Corporates Are Diversifying FX Counterparties Following Banking Crisis: Report

A report from FX-as-a-Service pioneer, MillTechFX, has revealed that many corporates in North America are looking to diversify their FX counterparties after the recent banking crisis highlighted the potential risks associated with having only one or two banking partners.

The report entitled ‘The MillTechFX North America CFO FX Report 2023: The intensifying FX challenges for corporates’ carried out by Censuswide found “that 88% of corporates are exploring diversifying their FX counterparties after the banking crisis at Silicon Valley Bank, Credit Suisse, First Republic Bank and Signature Bank.”

The crisis highlighted “that a bank’s failure can cause serious short-term liquidity issues which can affect vital expenditure such as payroll and supplier invoices, even if it’s only for a few days.”

Managing currency exposures is also “at the top of corporate’s priority list with 68% experiencing increased risk as a result of US dollar volatility. Over four-fifths of corporates already have a hedging program in place, and out of the 19% that do not, 69% are considering doing so given market volatility.”

The average hedge ratio “was 60-69%, and nearly eight out of ten (79%) corporates cited their hedge ratio as higher compared to this time last year.” The vast majority (75%) “said the cost of hedging had increased in the past year.”

Looking ahead, half of corporates plan “on increasing their hedge ratio over the next 12 months, while 43% plan on lengthening their hedge window.”

Other notable findings include:

  • Persistence of legacy systems – Many corporates’ FX processes are manual, cumbersome and time-consuming with 40% of senior finance decision-makers sending or uploading files, 35% relying on phone and 34% using email to instruct financial transactions.
  • Time-consuming processes – Corporate treasury teams spend on average 2.3 days per week on FX-related matters, while nearly one in five of those surveyed (19%) said they spent four to five days.

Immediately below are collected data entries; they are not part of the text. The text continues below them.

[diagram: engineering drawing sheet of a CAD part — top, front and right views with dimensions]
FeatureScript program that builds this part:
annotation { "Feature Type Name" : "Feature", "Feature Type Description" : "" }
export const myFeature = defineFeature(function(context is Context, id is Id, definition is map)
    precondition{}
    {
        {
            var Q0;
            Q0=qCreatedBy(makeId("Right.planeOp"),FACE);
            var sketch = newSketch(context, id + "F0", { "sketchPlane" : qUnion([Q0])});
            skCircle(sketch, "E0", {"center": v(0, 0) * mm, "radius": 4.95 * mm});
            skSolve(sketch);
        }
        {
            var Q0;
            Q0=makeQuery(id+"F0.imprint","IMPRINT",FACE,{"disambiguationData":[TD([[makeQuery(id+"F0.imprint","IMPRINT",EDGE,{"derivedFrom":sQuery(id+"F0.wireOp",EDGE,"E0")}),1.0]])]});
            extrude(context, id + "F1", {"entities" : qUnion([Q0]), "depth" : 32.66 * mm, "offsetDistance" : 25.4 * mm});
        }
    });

Nearly three-quarters (72%) of treasury teams have three or more people tasked with FX activities.
  • Barriers to best execution – The most important aspect of corporates’ FX operations is transparency of costs (37%) and the top two most challenging aspects of corporates’ FX operations were forecasting exposure (35%) and cost calculation (34%).
  • Automation – 81% of those surveyed said they were looking into new technology and platforms to automate their FX operations, while 32% said automation of manual processes was the most important factor in FX.
  • Rising importance of ESG – 90% of those surveyed said that ESG has grown in importance to their business over the past year, whilst 31% said that the ESG practices of their counterparties were the most important factor in FX. Over half (54%) said that their FX counterparties must have strong ESG credentials.

Eric Huttman, CEO of MillTechFX commented:

“The recent banking crisis has acted as a wake-up call for the industry and it’s positive to see corporates looking to diversify their counterparties to enhance their risk management. This has the added benefit of providing them with the ability to compare prices, aiding transparency and enabling best execution. The combination of currency market swings and a difficult macro environment has created uncertainty for CFOs who are now prioritising risk management. Our research shows that in FX this has led to corporates hedging more of their risk, whilst also prioritising transparency and high-credit quality counterparties.”

As noted in the update:

“Despite the existence of tech-enabled FX solutions, many corporates are still relying on manual processes, phone calls and emails to transact in FX. This can be both extremely inefficient and a huge drain on time and resources. It’s clear corporates are starting to move away from this model and are increasingly exploring tech-enabled, automated solutions. The broad rise in ESG as a key priority, applying to corporates and the FX market as a whole, is more than just box-ticking. Stakeholders including shareholders, clients and employees are demanding progress in this critical area. Many of our clients now ask about our own ESG practices before deciding to work with us, and a majority actually mandate that their counterparties have strong ESG credentials. It’s important to our clients, and it’s important to us.”

As mentioned in the announcement:

“Ultimately, the research has highlighted that it is more important than ever that corporates gain a transparent view of their FX execution, streamline their operational workflows and implement a carefully thought-out risk management strategy to manage their currency exposures throughout the rest of 2023 and beyond.”